Llama-3-8B-Web
*By using this model, you are accepting the terms of the [Meta Llama 3 Community License Agreement](https://llama.meta.com/llama3/license/).*
| `WebLlama` helps you build powerful agents, powered by Meta Llama 3, for browsing the web on your behalf | Our first model, [`Llama-3-8B-Web`](https://huggingface.co/McGill-NLP/Llama-3-8B-Web), surpasses GPT-4V (`*`zero-shot) by 18% on [`WebLINX`](https://mcgill-nlp.github.io/weblinx/) |
| :: | : |
| Modeling | We are build on top of cutting edge libraries for training Llama agents on web navigation tasks.
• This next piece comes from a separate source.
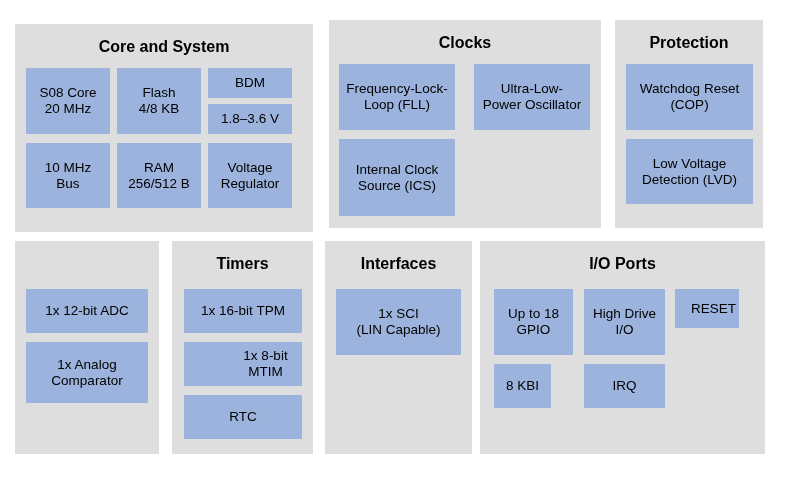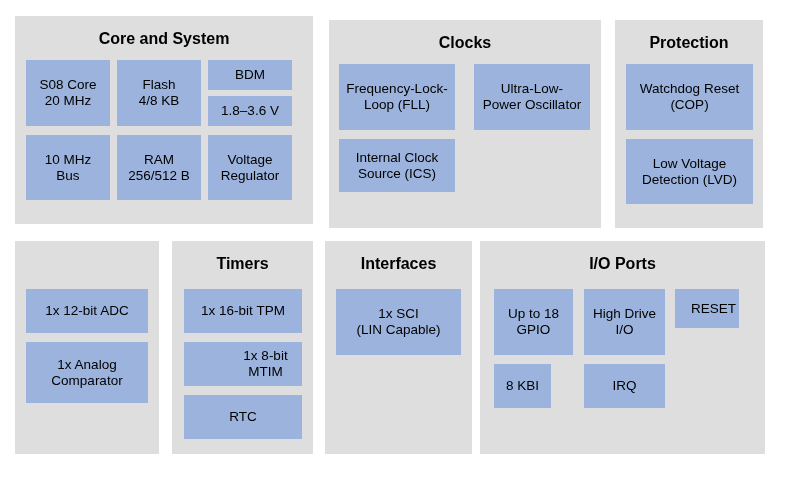"Core and System" div.panel { top: 16px -> 24px }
We will provide training scripts, optimized configs, and instructions for training cutting-edge Llamas. |
| Evaluation | Benchmarks for testing Llama models on real-world web browsing. This include *human-centric* browsing through dialogue ([`WebLINX`](https://mcgill-nlp.github.io/weblinx/)), and we will soon add more benchmarks for automatic web navigation (e.g. Mind2Web). |
| Data | Our first model is finetuned on over 24K instances of web interactions, including `click`, `textinput`, `submit`, and dialogue acts. We want to continuously curate, compile and release datasets for training better agents. |
| Deployment | We want to make it easy to integrate Llama models with existing deployment platforms, including Playwright, Selenium, and BrowserGym. We are currently focusing on making this a reality. |
## Evaluation
We believe short demo videos showing how well an agent performs is NOT enough to judge an agent. Simply put, **we do not know if we have a good agent if we do not have good benchmarks.** We need to systematically evaluate agents on wide range of tasks, spanning from simple instruction-following web navigation to complex dialogue-guided browsing.